Ne kadar da güzel bir eserdi böyle.
Kitabın ana konuları olan dostluk, aşk, savaş, acı, sadakat gibi duyguları bu kadar sade anlaşılır bir dille yazması Cengiz Aytmatov'a olan hayranlığımın temel nedenidir. Böyle bir üslup ile bir savaş bu kadar mı güzel anlatılır.

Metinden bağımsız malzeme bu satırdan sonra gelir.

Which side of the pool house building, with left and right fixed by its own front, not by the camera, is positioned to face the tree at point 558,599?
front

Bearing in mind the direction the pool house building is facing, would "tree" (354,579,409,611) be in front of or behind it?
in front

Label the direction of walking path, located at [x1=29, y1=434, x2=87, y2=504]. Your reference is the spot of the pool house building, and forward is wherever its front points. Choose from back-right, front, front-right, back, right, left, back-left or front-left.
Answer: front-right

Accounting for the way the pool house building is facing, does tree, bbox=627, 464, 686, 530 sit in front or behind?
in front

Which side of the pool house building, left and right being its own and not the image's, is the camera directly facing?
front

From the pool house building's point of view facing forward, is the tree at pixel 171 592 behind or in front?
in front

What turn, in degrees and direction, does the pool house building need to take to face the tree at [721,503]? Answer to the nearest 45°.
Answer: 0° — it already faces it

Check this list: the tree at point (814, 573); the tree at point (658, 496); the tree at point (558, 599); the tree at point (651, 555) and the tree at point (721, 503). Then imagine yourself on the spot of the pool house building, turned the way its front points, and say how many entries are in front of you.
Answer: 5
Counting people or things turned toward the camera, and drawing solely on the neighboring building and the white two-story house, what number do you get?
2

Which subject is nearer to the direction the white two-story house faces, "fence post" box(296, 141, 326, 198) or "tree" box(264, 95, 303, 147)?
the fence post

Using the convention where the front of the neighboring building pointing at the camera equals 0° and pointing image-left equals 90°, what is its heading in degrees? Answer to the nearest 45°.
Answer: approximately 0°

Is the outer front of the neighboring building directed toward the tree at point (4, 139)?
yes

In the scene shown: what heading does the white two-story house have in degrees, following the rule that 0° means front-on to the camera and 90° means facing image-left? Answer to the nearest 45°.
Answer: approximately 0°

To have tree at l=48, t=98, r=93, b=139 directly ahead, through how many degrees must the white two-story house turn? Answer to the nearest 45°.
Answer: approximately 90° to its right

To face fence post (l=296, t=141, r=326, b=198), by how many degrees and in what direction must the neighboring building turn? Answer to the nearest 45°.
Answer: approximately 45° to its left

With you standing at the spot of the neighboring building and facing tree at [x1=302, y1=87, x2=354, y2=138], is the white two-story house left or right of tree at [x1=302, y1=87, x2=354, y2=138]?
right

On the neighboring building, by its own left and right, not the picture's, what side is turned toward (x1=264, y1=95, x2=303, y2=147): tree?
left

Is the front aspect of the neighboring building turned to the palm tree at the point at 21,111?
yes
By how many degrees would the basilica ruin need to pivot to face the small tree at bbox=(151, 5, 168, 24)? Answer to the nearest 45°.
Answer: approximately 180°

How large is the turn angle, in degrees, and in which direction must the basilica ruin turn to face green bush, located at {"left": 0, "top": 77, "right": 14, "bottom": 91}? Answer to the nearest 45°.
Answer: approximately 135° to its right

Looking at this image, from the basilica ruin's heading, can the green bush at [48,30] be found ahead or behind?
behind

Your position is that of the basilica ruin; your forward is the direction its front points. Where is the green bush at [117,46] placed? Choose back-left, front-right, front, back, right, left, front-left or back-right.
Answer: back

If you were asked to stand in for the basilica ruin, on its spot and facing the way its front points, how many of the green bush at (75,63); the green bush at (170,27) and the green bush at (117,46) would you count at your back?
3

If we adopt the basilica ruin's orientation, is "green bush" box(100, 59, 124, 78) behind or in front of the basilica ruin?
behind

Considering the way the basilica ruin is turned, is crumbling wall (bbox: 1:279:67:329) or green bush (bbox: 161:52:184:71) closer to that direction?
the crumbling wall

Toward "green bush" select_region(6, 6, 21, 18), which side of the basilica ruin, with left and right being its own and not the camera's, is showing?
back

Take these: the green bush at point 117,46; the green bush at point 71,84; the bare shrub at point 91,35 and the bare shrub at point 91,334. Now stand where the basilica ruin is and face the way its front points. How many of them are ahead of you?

Şu şekilde başlıyor bu güzel kitap;
Oldukça yorgun, yaşlı bir kadının bir savaşın ardından annesi bildiği, sevdiği, uğruna çabalayıp didindiği toprakla konuşmasıyla başlıyor. 2. dünya savaşı ardından oğullarını, kocasını, gelinin kaybetmesinden dolayı dertleşebileceği tek varlık toprak kaldı Tolganay ananın. Anlattıkça anlattı, o anlattı biz ağladık, o anlattı biz bir savaşa şahit olduk, o anlattı biz bir kadının nelere dayanabileceğini öğrendik, o anlattı biz acıyı yaşadık ve daha nicesi duyguyu hissettik.
Karakterler arasındaki o bağ, Tolganay ananın sadakati, mücadelesi, kocasına olan sevgisi, yaşadığı evlat acısı, ailesini tek tek kaybetmesi ve daha birçok duygu gerçekten muhteşemdi.
Fazla söze gerek yok bence okuyun, okutun bu güzel eseri.